- WORK INSTRUCTIONS: How many lines in the listing below include the word "Pedido"? Reply with the count alone.
DATA PROVIDED START
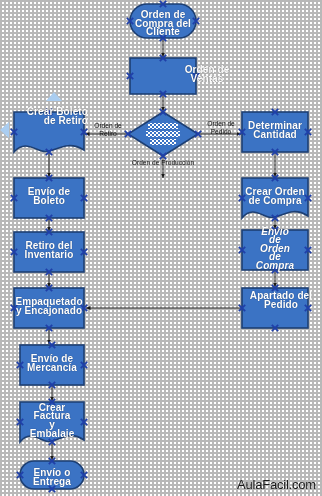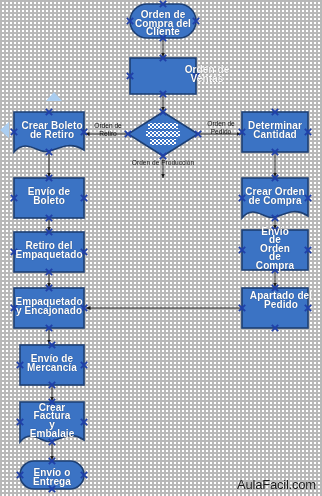--- a/index.html
+++ b/index.html
@@ -358,26 +358,26 @@
         <g>
           <line x1="80.8" y1="471.8" x2="87.2" y2="478.2" stroke="#1f3fa8" stroke-width="1.8"></line>
           <line x1="87.2" y1="471.8" x2="80.8" y2="478.2" stroke="#1f3fa8" stroke-width="1.8"></line>
         </g>
       </g>
   </svg>
 
   <div id="labels">
       <div class="node-label" style="left: 130px; top: 7px; width: 66px; height: 34px; display: flex; align-items: center; justify-content: center; padding: 0px 2px; box-sizing: border-box;">Orden de Compra del Cliente</div>
       <div class="node-label" style="left: 130px; top: 61px; width: 66px; height: 28px; display: flex; align-items: center; justify-content: center; padding: 0px 2px; box-sizing: border-box; margin-left: 44px;">Orden de Ventas</div>
-      <div class="node-label" style="left: 14px; top: 115px; width: 76px; height: 32px; display: flex; align-items: center; justify-content: center; padding: 0px 2px; box-sizing: border-box;">Crear Boleto de Retiro</div>
+      <div class="node-label" style="left: 14px; top: 101px; width: 76px; height: 32px; display: flex; align-items: center; justify-content: center; padding: 0px 2px; box-sizing: border-box; text-align: right;">Crear Boleto de Retiro</div>
       <div class="node-label" style="left: 242px; top: 115px; width: 66px; height: 32px; display: flex; align-items: center; justify-content: center; padding: 0px 2px; box-sizing: border-box;">Determinar Cantidad</div>
       <div class="node-label" style="left: 14px; top: 181px; width: 70px; height: 32px; display: flex; align-items: center; justify-content: center; padding: 0px 2px; box-sizing: border-box;">Envío de Boleto</div>
       <div class="node-label" style="left: 242px; top: 181px; width: 66px; height: 32px; display: flex; align-items: center; justify-content: center; padding: 0px 2px; box-sizing: border-box;">Crear Orden de Compra</div>
-      <div class="node-label" style="left: 14px; top: 235px; width: 70px; height: 32px; display: flex; align-items: center; justify-content: center; padding: 0px 2px; box-sizing: border-box;">Retiro del Empaquetado</div>
-      <div class="node-label" style="left: 242px; top: 233px; width: 66px; height: 32px; display: flex; align-items: center; justify-content: center; padding: 0px 17px; box-sizing: border-box;">Envío de Orden de Compra</div>
+      <div class="node-label" style="left: 14px; top: 235px; width: 70px; height: 32px; display: flex; align-items: center; justify-content: center; padding: 0px 2px; box-sizing: border-box;">Retiro del Inventario</div>
+      <div class="node-label" style="left: 242px; top: 233px; width: 66px; height: 32px; display: flex; align-items: center; justify-content: center; padding: 0px 17px; box-sizing: border-box; font-style: italic;">Envío de Orden de Compra</div>
       <div class="node-label" style="left: 14px; top: 291px; width: 70px; height: 32px; display: flex; align-items: center; justify-content: center; padding: 0px 2px; box-sizing: border-box;">Empaquetado y Encajonado</div>
       <div class="node-label" style="left: 242px; top: 285px; width: 78px; height: 32px; display: flex; align-items: center; justify-content: center; padding: 0px 2px; box-sizing: border-box;">Apartado del Pedido</div>
       <div class="node-label" style="left: 20px; top: 348px; width: 64px; height: 32px; display: flex; align-items: center; justify-content: center; padding: 0px 2px; box-sizing: border-box;">Envío de Mercancía</div>
       <div class="node-label" style="left: 20px; top: 405px; width: 64px; height: 32px; display: flex; align-items: center; justify-content: center; padding: 0px 16px; box-sizing: border-box;">Crear Factura y Embalaje</div>
       <div class="node-label" style="left: 20px; top: 464px; width: 64px; height: 28px; display: flex; align-items: center; justify-content: center; padding: 0px 2px; box-sizing: border-box;">Envío o Entrega</div>
     </div>
 
   <div class="edge-label" style="left:86px;top:122px;width:44px;">Orden de Retiro</div>
   <div class="edge-label" style="left:198px;top:120px;width:46px;">Orden de Pedido</div>
   <div class="edge-label" style="left:131px;top:159px;width:64px;">Orden de Producción</div>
DATA PROVIDED END
- TASK OUTPUT: 2